I'm not saying it's a better brush for you. I'm saying it's a better brush for me. One thing I've learned is that painters can be very passionate about their brushes, and it seems the longer our love affair with certain brushes, the harder it is to admit that there may actually be something better out there. JMHO. Opinions will vary. The best brush for your situation right now might not be the best brush for my situation right now. It's entirely subjective and dependent upon what we want and expect from the brush, as well as our own individual painting style, our hand shape & size, and the products we're trying to use with them.

I purchased a case of 24 E & J Gen X 2.5" Angled Sash Brushes from @cocomonkeynuts a while back after I conveyed my disdain for not being able to find any local paint stores that would keep them in stock. I got the case for cheaper than I could find online anywhere too. He actually sent me the entire case before ever receiving the payment, which I believe is a testament to his character. If you find yourself wanting to stray from your long time love affair with your brush, consider an affair with the Gen X, and if you can't find them locally, you could try and contact him to see what he could do.


----------



## bluegrassdan (May 8, 2015)

The Corona Cortez did nothing for me and they are $30 on Amazon Canada


----------



## cocomonkeynuts (Apr 14, 2017)

bluegrassdan said:


> The Corona Cortez did nothing for me and they are $30 on Amazon Canada


I sell GenY 2.5 for $16.. 30 is way too much for a corona


----------



## fromthenorthwest (May 2, 2012)

cocomonkeynuts said:


> Have you tried any E&J?


I have not tried E&J, after reading through this thread I might need to though.
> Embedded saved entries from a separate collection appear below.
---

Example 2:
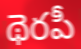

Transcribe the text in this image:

థెరపీ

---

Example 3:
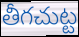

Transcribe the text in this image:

తీగచుట్ట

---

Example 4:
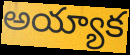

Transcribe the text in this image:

అయ్యాక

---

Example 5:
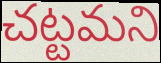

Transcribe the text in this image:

చట్టమని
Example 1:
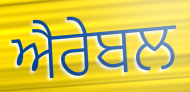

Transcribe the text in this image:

ਐਰੇਬਲ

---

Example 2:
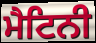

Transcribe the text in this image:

ਮੈਟਿਨੀ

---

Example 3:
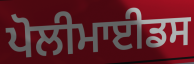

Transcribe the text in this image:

ਪੋਲੀਮਾਈਡਸ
Don't believe I've ever seen any around here


----------



## ridesarize (Jun 19, 2012)

fromthenorthwest said:


> I have not tried E&J, after reading through this thread I might need to though. Don't believe I've ever seen any around here


E&J are found at local Ben Moore stores in the PNW, though switched packaging to the new company name of Whizz.
I was buying E&J and Corona and giving them away to fellow painters, across the country, Canada and Australia, until the last one was gone here... then I picked up some Whizz models... not as exciting now to have a Whizz compared to a real E&J (Gen X, or Y). Never cared for the "N" nylon one personally.
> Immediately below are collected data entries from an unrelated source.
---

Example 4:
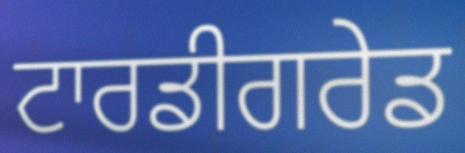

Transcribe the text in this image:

ਟਾਰਡੀਗਰੇਡ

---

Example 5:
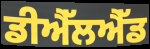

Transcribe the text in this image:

ਡੀਐੱਲਐੱਡ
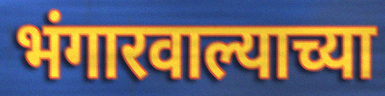
भंगारवाल्याच्या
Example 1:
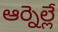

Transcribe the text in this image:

ఆర్నెల్లే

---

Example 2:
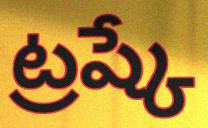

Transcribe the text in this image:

ట్రష్కే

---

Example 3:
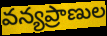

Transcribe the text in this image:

వన్యప్రాణుల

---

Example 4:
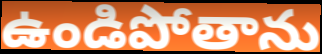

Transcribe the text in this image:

ఉండిపోతాను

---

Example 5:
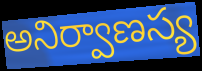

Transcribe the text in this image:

అనిర్వాణస్య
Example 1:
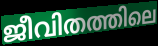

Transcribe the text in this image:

ജീവിതത്തിലെ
Wooster Alphas were a big disappointment after 1 use every time. They don't cut well. Bristles turn to crud and they become rigid.
If you haven't tried a Proform Blaze 3" Oval I highly suggest those!!! They hold and release SO much paint it's effortless. Find them at painterssolutions dot com (Good company).
Another neat one is the Allpro Monet 3" oval. It's like a Picasso but thicker, and with a hardwood handle.


----------



## Masterwork (Sep 13, 2020)

Anyone try the Wooster Pro? Available only at home depot.


----------



## cocomonkeynuts (Apr 14, 2017)

fromthenorthwest said:


> I have not tried E&J, after reading through this thread I might need to though. Don't believe I've ever seen any around here





ridesarize said:


> E&J are found at local Ben Moore stores in the PNW, though switched packaging to the new company name of Whizz.
> I was buying E&J and Corona and giving them away to fellow painters, across the country, Canada and Australia, until the last one was gone here... then I picked up some Whizz models... *not as exciting now to have a Whizz compared to a real E&J (Gen X, or Y).* Never cared for the "N" nylon one personally.
> 
> Wooster Alphas were a big disappointment after 1 use every time. They don't cut well. Bristles turn to crud and they become rigid.
> ...


The stores can order them with either EJ or whiz branding..


----------



## fromthenorthwest (May 2, 2012)

Thanks for the suggestions! Always open to looking for improvements. Speaking of Whizz i've been using their 3/8 microfibers for smooth finishs on trim and doors etc, really like them.


----------



## aholeinthewor1d (May 15, 2018)

So E&J is now Whizz? Like the cheap (ish) brushes at Lowes? I'm in the northeast and would like to pick up a few E&J's


----------



## Holland (Feb 18, 2011)

aholeinthewor1d said:


> So E&J is now Whizz? Like the cheap (ish) brushes at Lowes? I'm in the northeast and would like to pick up a few E&J's


yes, owned by Whizz now.


----------



## RH (Sep 7, 2010)

LOL, obviously it was not nuff said. Never is.


----------



## Gymschu (Mar 11, 2011)

Masterwork said:


> Anyone try the Wooster Pro? Available only at home depot.


A little late on the reply, but, I'm a big fan. For cut-ins they are the bomb. Relatively cheap at $12 per brush, they last a long time. Other brushes (as mentioned) are likely better, but, for the price and availability, you can't beat the HD Wooster Pros. SW has the Contractor series of brushes which are just a step below the Wooster Pros.


----------



## BrushAddict (Apr 8, 2021)

Gymschu said:


> A little late on the reply, but, I'm a big fan. For cut-ins they are the bomb. Relatively cheap at $12 per brush, they last a long time. Other brushes (as mentioned) are likely better, but, for the price and availability, you can't beat the HD Wooster Pros. SW has the Contractor series of brushes which are just a step below the Wooster Pros.


Agreed, Wooster Pro step above contractor series. Contractor series not built right, and finishing/processing of filaments is inadequate. Wooster Pro's put chemically tipped filament and that gives it a performance boost for pickup and release (won't last as long though).


----------